Two sets of parents took the case to the Supreme Court in hopes of getting it reviewed. The high court agreed to hear the case earlier this year.

The question presented to the court by the petitioners was:

Does a state violate the Religion Clauses or Equal Protection Clause of the United States Constitution by prohibiting students participating in an otherwise generally available student-aid program from choosing to use their aid to attend schools that provide religious, or “sectarian,” instruction?

The case also involves precedent from a 2020 decision on Espinoza v. Montana Department of Revenue, wherein the “Court held that a state may not exclude families and schools from participating in a student-aid program because of a school’s religious status.” However, the petitioners stated that the court “acknowledged, but did not resolve, the question of whether a state may nevertheless exclude families and schools based on the religious use to which a student’s aid might be put at a school.”

As reported by CNN after the arguments were heard on Wednesday, the Supreme Court seemed unsure about the Maine program that bars specific religious schools from the project.

“Conservative justices such as Samuel Alito, Clarence Thomas, Neil Gorsuch and Brett Kavanaugh suggested that if a state makes the choice to provide a public benefit, it can’t exclude schools based on the fact that they teach the curriculum through the lens of faith,” the outlet noted.

Michael Bindas, arguing on behalf of the petitioners, told the court on Wednesday, “Maine’s sectarian exclusion discriminates based on religion. Like all discrimination based on religion, it should be subjected to strict scrutiny and held unconstitutional unless Maine can show that it is necessary to achieve a compelling government interest.”

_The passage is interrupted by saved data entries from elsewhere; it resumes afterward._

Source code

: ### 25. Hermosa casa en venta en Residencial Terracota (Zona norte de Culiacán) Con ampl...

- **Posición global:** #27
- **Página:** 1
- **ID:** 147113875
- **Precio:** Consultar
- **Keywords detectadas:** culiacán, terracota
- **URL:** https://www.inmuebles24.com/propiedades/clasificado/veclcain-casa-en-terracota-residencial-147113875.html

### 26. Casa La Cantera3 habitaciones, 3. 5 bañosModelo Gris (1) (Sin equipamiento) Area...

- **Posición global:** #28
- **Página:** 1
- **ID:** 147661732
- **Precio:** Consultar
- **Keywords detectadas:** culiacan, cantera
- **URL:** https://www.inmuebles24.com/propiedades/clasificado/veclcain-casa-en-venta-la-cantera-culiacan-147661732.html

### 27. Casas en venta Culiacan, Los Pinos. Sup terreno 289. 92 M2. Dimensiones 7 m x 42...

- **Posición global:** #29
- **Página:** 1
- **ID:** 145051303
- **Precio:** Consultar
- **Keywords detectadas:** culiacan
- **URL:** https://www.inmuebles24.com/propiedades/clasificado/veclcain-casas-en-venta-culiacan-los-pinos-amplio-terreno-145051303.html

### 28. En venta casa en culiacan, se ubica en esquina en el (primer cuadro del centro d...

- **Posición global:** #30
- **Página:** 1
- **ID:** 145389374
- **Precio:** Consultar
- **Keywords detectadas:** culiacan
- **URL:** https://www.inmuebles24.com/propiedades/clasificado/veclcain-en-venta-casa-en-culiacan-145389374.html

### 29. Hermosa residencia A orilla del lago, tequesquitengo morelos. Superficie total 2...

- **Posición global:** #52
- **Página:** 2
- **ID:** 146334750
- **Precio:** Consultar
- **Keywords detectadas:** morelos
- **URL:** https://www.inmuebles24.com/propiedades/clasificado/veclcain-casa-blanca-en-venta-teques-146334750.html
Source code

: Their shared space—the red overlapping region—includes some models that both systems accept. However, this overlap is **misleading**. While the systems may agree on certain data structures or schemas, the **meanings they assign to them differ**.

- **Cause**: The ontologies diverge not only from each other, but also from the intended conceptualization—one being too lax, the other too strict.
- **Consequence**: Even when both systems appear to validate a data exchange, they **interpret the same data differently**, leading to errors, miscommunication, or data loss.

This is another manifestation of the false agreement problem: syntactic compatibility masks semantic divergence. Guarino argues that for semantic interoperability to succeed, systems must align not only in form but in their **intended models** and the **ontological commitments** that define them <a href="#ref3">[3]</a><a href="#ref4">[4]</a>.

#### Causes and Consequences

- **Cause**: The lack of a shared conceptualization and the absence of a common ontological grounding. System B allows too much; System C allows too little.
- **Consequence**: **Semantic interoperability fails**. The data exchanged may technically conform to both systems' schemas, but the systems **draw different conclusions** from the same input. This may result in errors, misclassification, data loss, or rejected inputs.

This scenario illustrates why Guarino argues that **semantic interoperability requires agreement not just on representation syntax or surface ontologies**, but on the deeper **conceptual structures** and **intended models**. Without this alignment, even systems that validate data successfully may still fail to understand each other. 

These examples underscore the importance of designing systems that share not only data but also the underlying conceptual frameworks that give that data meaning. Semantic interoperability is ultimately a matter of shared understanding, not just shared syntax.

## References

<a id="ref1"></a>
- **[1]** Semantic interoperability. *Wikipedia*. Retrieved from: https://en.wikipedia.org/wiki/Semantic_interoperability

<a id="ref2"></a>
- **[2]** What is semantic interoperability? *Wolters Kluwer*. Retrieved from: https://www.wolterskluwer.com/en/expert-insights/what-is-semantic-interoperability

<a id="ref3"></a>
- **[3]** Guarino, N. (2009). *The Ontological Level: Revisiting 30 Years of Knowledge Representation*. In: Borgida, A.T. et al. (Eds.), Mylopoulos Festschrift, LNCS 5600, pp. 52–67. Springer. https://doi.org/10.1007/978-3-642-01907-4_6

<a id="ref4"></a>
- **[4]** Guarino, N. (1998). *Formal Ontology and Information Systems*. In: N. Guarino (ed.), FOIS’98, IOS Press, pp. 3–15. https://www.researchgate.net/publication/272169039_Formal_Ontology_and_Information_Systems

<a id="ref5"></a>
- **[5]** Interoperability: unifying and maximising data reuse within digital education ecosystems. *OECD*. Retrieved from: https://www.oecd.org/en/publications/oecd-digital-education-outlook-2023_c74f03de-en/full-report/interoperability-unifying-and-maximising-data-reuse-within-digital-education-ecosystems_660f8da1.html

Justice Stephen Breyer explained his concern in getting involved in a case concerning religious freedom and schooling.

Breyer said, “And what’s worrying me is — is that if the school — if the state must give money to the schools, they’re going to get into all kinds of religious disputes. … And religious beliefs, of course, are — are very sincere and held very strongly. And so there was a reason why this Court’s cases have said we do not want to get into a situation where the state is going to pay for the teaching of religion by religious — you know, practicing religious organizations, and — and that seems to me to stick its head up in a lot of different aspects of this case.”

Bindas noted, “This program does not fund schools. And if religious schools were allowed to participate, it does not fund schools. It funds families.”

At one point, Justice Neil Gorsuch asked, “So religious schools are forbidden regardless whether or not they’re going to participate?”

Bindas answered, “Solely because they are religious.”

Christopher C. Taub argued on behalf of the state, explaining, “The reason that schools that promote a particular faith are not eligible to participate is simple. Maine has determined that, as a matter of public policy, public education should be religiously neutral. This is entirely consistent with this Court’s holdings that public schools must not inculcate religion and should instead promote tolerance of divergent religious views.”

Toward the end of the arguments, Justice Brett Kavanaugh pointed out the position of the religious families who wished to send their children to a specific school. Kavanaugh said, “… [A]s I understand it, they are seeking equal treatment, not special treatment. They’re — they’re saying don’t treat me worse because I want to send my children to a religious school rather than a secular school. Treat me the same as the secular parent next door. I think that’s what they are asking for, is equal treatment.”

U.S. Deputy Solicitor General Malcolm Stewart, who spoke in support of the state, said, “they are certainly characterizing what they are asking for as equal treatment. But Maine’s view and our view is they are seeking a benefit different from the one that Maine is willing to provide.”